Quelques marches et premier saut dans un des trains
locaux qui sillonnent la
ville. Surprise :
Plusieurs wagons sont réservés aux femmes ‘ladies only’. Si ce n’est
pas de la galanterie ! Toujours ce paradoxe avec les femmes tantôt
dénigrées
voir violentées tantôt protégées et privilégiées… Ainsi des queues sont réservées
aux femmes dans la plupart des gares. Quand on connaît la longueur
moyenne des files d'attente au guichet on ne peut que le souligner et dire
merci ! Je saute dans le wagon femme avec le sac de Nabil qui entre déjà
péniblement sans son sac dans le wagon homme. Les femmes sont assises
sur le sol face aux portes ouvertes pour profiter de l air frais . Les
conversations vont bon train ! A
chaque arrêt les voyageuse descendent ou montent dans le wagon d un pas léger
. L'une vêtue a l’occidentale l'autre en sari. Celle
la transporte un lourd panier sur sa tête, peut être du poisson,
l’autre un petit sac à main en bandoulière m’a tout l’air dune étudiante.
Les sourires sont éclatants.
On
se retrouve a la Church Gate
station. Cette gare est à elle seul un vrai monument, immenses vitraux, arche
gigantesque. On pourrait faire
payer la visite ! A
la sortie on nous indique un bus qui nous rapproche du quartier des
hôtels. Le
bus s'arrête a peine (petit ralenti devant la station) et il faut quasiment
monter en marche. Avec le sac a dos c’est du sport mais pas
de casse. Tranquille à bord on attend un peu trop longtemps avant de se décider
à descendre. Résultat : petite marche d’un km en sens
inverse ! En première visite de la ville…
Libérés
de nos bagages, on s’en va faire un tour vers des Dobhi ghats ou près de
5000 lessiveurs lavent le linge de tout Bombay ! Vu du haut l’étendue
de bacs est impressionnante. Se succèdent eau noirâtre ou limpide, linge
s'amoncelant en tas ou séchant au soleil. Les dobhi Wallah battent le linge
en cadence : un pressing en plein air à la mode indienne!
Sur
le chemin du retour face à face avec un bidon ville a peine dissimulé
derrière un petit muret. Le contraste avec Les gratte ciel vitrés a
quelque chose de saisissant . On continue notre exploration de la
ville avec les fameux bus qui ne s'arrêtent jamais : sans les sac la manœuvre
est plus aisée. On par voir la fameuse mosquée Hadj Ali qu’on ne peut
rejoindre que par une digue à marée basse : elle est à demi plongée
dans la baie.
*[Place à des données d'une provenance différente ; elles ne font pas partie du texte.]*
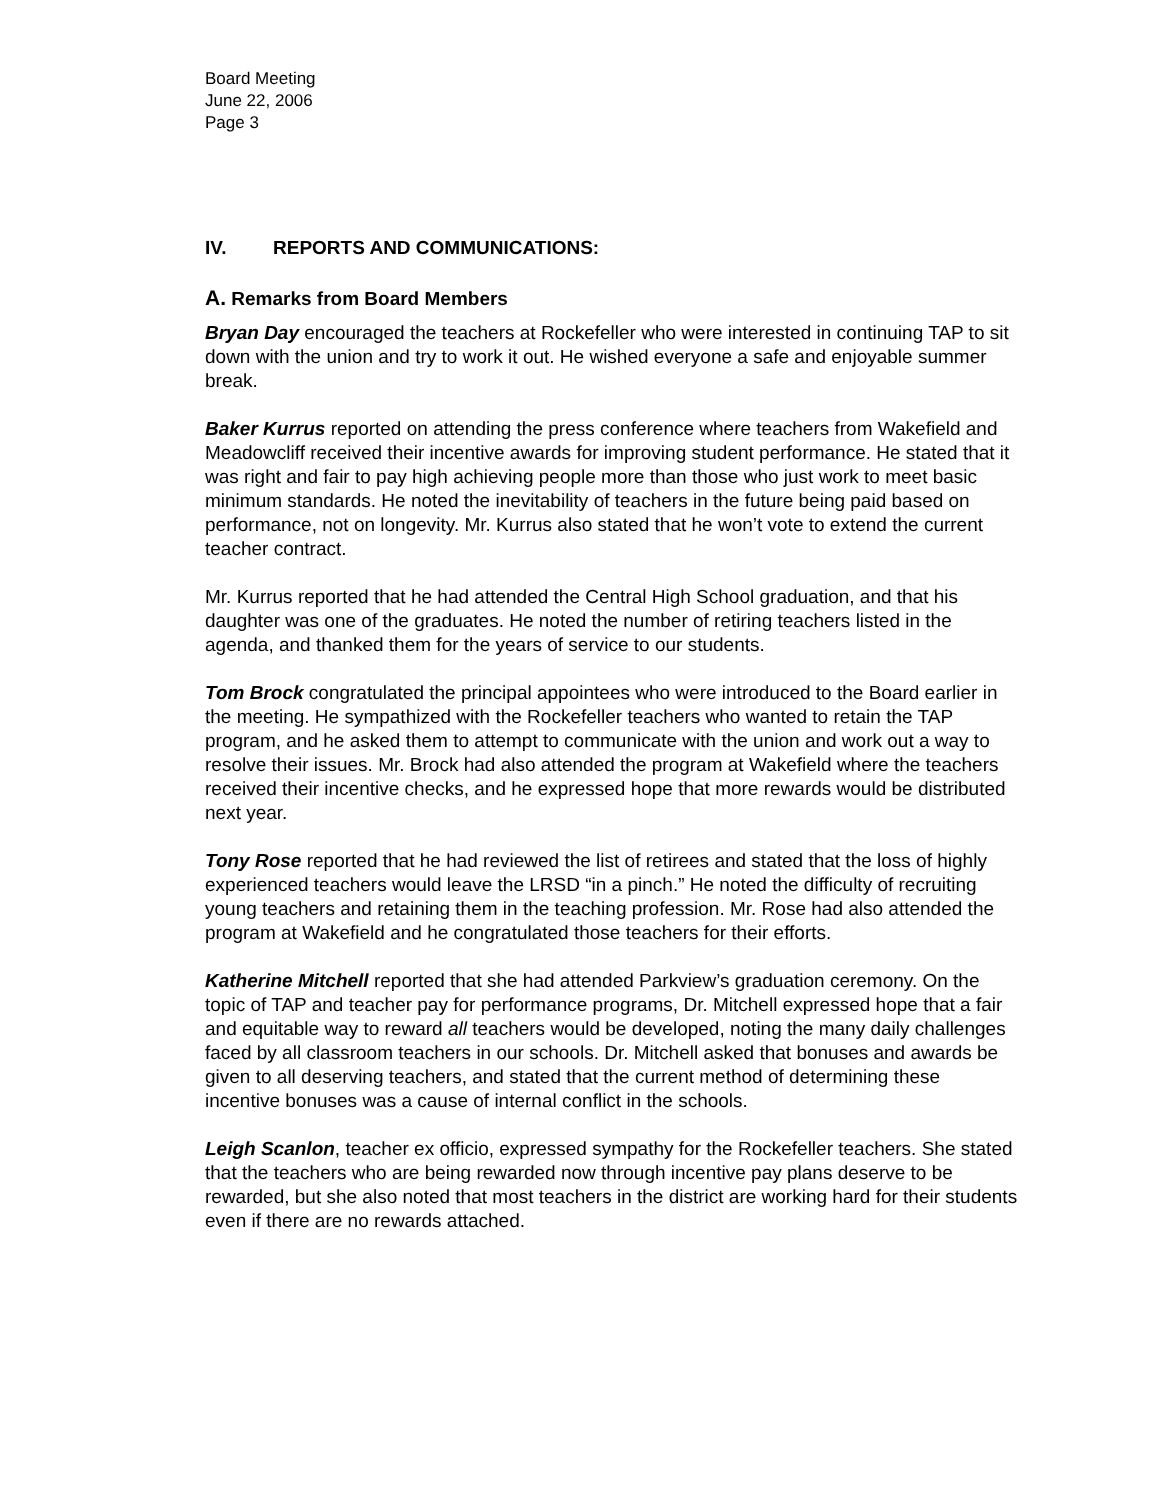Board Meeting
June 22, 2006
Page 3
IV. REPORTS AND COMMUNICATIONS:
A. Remarks from Board Members
Bryan Day encouraged the teachers at Rockefeller who were interested in continuing TAP to sit down with the union and try to work it out. He wished everyone a safe and enjoyable summer break.
Baker Kurrus reported on attending the press conference where teachers from Wakefield and Meadowcliff received their incentive awards for improving student performance. He stated that it was right and fair to pay high achieving people more than those who just work to meet basic minimum standards. He noted the inevitability of teachers in the future being paid based on performance, not on longevity. Mr. Kurrus also stated that he won’t vote to extend the current teacher contract.
Mr. Kurrus reported that he had attended the Central High School graduation, and that his daughter was one of the graduates. He noted the number of retiring teachers listed in the agenda, and thanked them for the years of service to our students.
Tom Brock congratulated the principal appointees who were introduced to the Board earlier in the meeting. He sympathized with the Rockefeller teachers who wanted to retain the TAP program, and he asked them to attempt to communicate with the union and work out a way to resolve their issues. Mr. Brock had also attended the program at Wakefield where the teachers received their incentive checks, and he expressed hope that more rewards would be distributed next year.
Tony Rose reported that he had reviewed the list of retirees and stated that the loss of highly experienced teachers would leave the LRSD “in a pinch.” He noted the difficulty of recruiting young teachers and retaining them in the teaching profession. Mr. Rose had also attended the program at Wakefield and he congratulated those teachers for their efforts.
Katherine Mitchell reported that she had attended Parkview’s graduation ceremony. On the topic of TAP and teacher pay for performance programs, Dr. Mitchell expressed hope that a fair and equitable way to reward all teachers would be developed, noting the many daily challenges faced by all classroom teachers in our schools. Dr. Mitchell asked that bonuses and awards be given to all deserving teachers, and stated that the current method of determining these incentive bonuses was a cause of internal conflict in the schools.
Leigh Scanlon, teacher ex officio, expressed sympathy for the Rockefeller teachers. She stated that the teachers who are being rewarded now through incentive pay plans deserve to be rewarded, but she also noted that most teachers in the district are working hard for their students even if there are no rewards attached.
L’activité est intense, les pèlerins se pressent sur la
digue qui se recouvre d’eau par vagues successives. Les enfants trempés
hurlent, ravis. Les mendiants sont nombreux, la lèpre a fait des ravages
ici aussi.
Juste
avant de franchir les portes de la mosquée une bonne odeur de méchoui assaille les passants. Plusieurs échoppes se sont installés devant la
porte. L’atmosphère est à la fête ; la prière vient de s ‘achever :
un endroit serein et animé à la fois. Dîner dans le quartier musulman :
les byrianis sont succulents. La ballade révèle une vieille ville
grouillante et animée. Ce
matin, petit tour au Taj Mahal Hotel, peut-être l’un des hôtels les plus beaux de
toute l’Inde. L’extérieur majestueux ne rend pas du tout compte de la
richesse des décorations à l’intérieur du bâtiment. Bois précieux
sculptés avec raffinement. Marbres, miroirs à profusion. La piscine abritée
sous le patio est propice à la détente. Un petit tour à la Gate of
India et promenade sur le quai. Quelques badauds indolents et des
marchands ambulants ; à cette heure peu de sollicitations, juste le
ressac des vagues…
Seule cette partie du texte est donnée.